____ Exercise text


  4. Taipei Troll says

    Hi Steph,

    I love your blog by the way, a pretty accurate guide except you forgot to mention that women don’t pay a cent for alcohol on the weekends 😉

  5. James says

    Awesome post! By the by, which company offers 1GB cellular data a month for $5? What about call-time minutes?

    • Stephanie Hsu says

      Hey James –

      Thank you! My cell phone company is Chunghwa Telecom – would definitely recommend. Not sure about minutes as I don’t really ever take/make calls :/

  6. Tomorrow I’m traveling to Taipei and I just found out about you and your BEAUTIFUL blog! Love it! The content and the design are absolutely amazing! I will try to do many things of your 36h tour n Taipei and then post about it on my blog!


    • Stephanie Hsu says


      Thank you for visiting my little site – and hope you have a great time in Taipei 🙂 Yes – the 36 hour guide has some of my favorite things, and try to visit some cafes as well if you have the time!

  7. This article is very accurate! I would like to add there is definitely a trick to grocery shopping in Taipei. Shopping at traditional markets for fruits and veggies can save a lot of money. Tofu, noodles, rice are unbelievably cheap. If you want to buy western food you are in trouble, bread, cheese, milk, all not so great or worth what you pay.

    As a student living in Taipei, I track my expenses. I eat about 5 meals a week out. The rest I eat at home prepared from fresh ingredients. My monthly average is $6000, which is very close to my rent!

    • Stephanie Hsu says

      Naomi –

      Thanks for the feedback – and not only is shopping at the wet market cheap – its way more fun!!!! There are quite a few great bread shops around though – have you tried the wheat breads from Mr. Mark? There are a ton around the city and its quite good.

  8. Joe Le Merou says


    THanks for this post.
    I’m twice interested about it : being a digital nomad interested in Taipei and a potential future mandarin student.

________

__What to produce__. In the blog comments, which cell phone company does Stephanie Hsu say she uses? These records come from a separate source.

____ Provided material

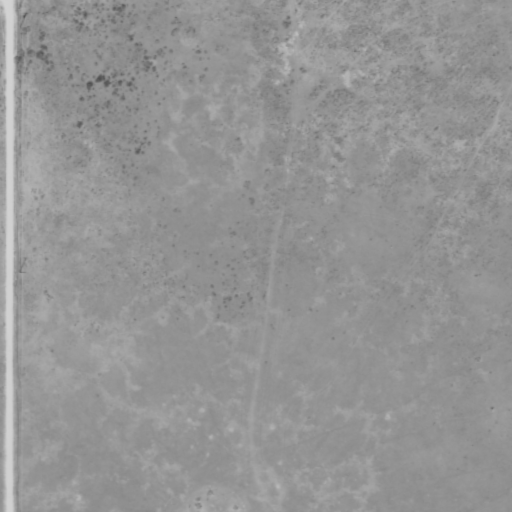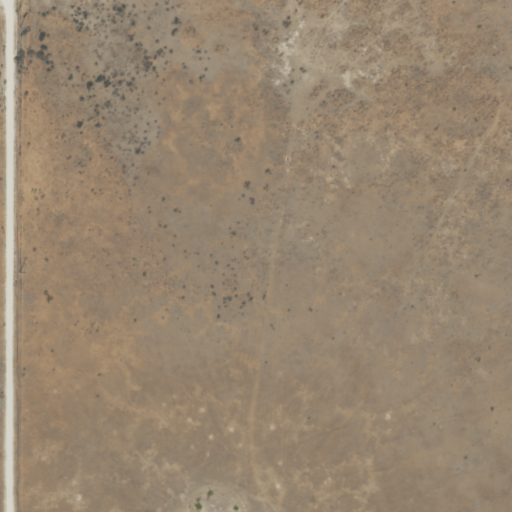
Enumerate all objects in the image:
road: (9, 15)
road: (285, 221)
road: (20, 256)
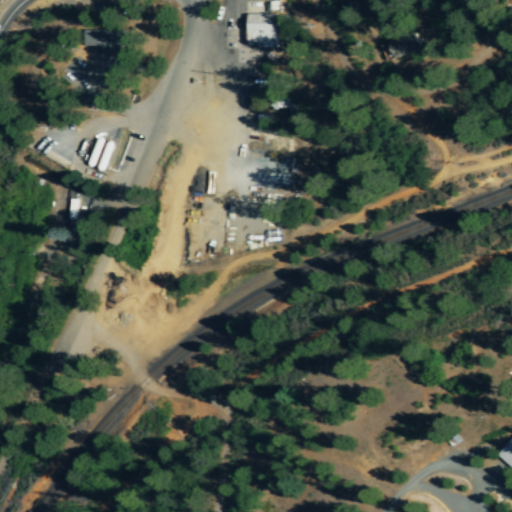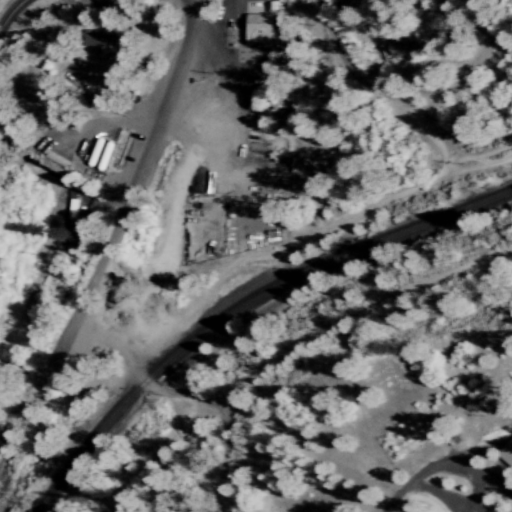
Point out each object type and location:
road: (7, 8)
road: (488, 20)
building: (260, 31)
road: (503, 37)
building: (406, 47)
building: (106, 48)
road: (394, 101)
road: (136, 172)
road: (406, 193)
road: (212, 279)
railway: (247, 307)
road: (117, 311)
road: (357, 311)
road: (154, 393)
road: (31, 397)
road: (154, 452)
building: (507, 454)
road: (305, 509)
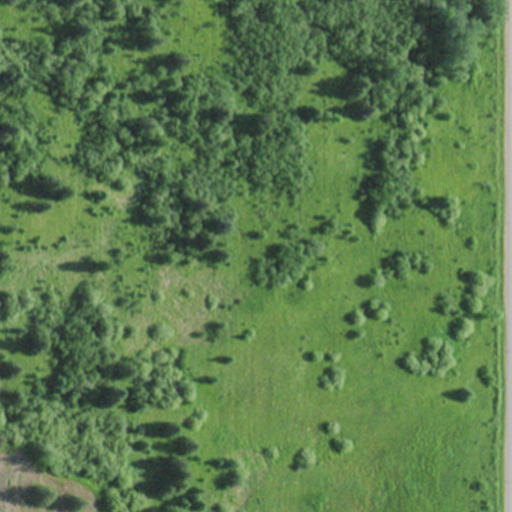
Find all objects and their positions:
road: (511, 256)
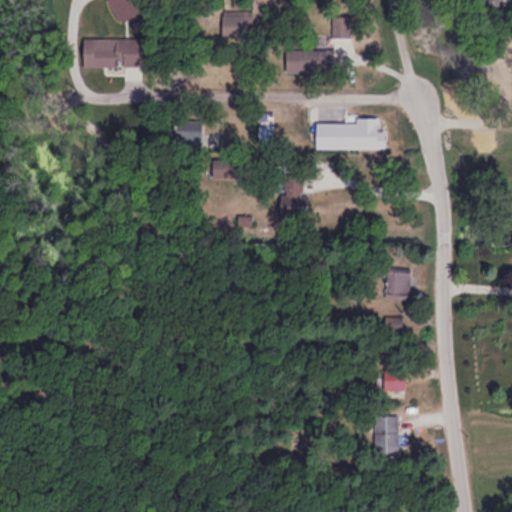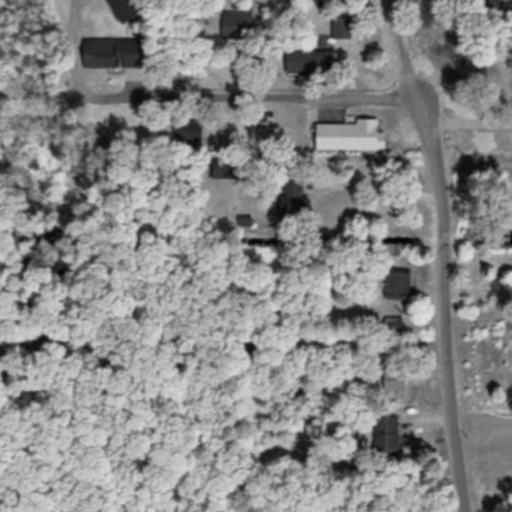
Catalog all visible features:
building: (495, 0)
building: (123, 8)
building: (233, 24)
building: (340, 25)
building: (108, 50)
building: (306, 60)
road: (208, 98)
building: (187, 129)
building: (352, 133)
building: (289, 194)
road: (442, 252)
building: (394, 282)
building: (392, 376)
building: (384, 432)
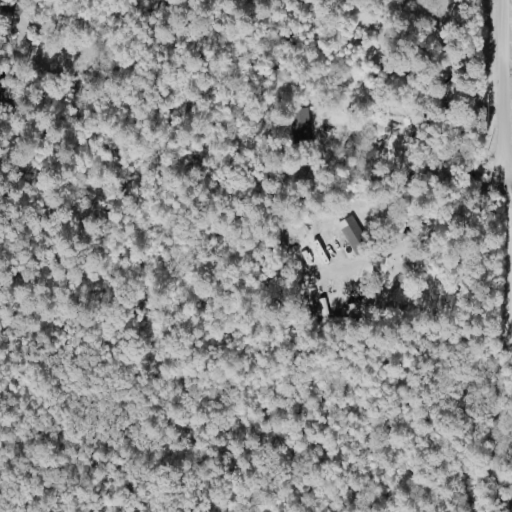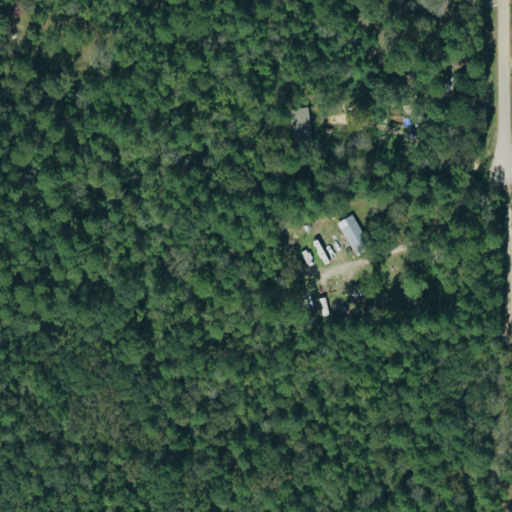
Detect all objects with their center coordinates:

________

__Output for this exercise__. Chunghwa Telecom.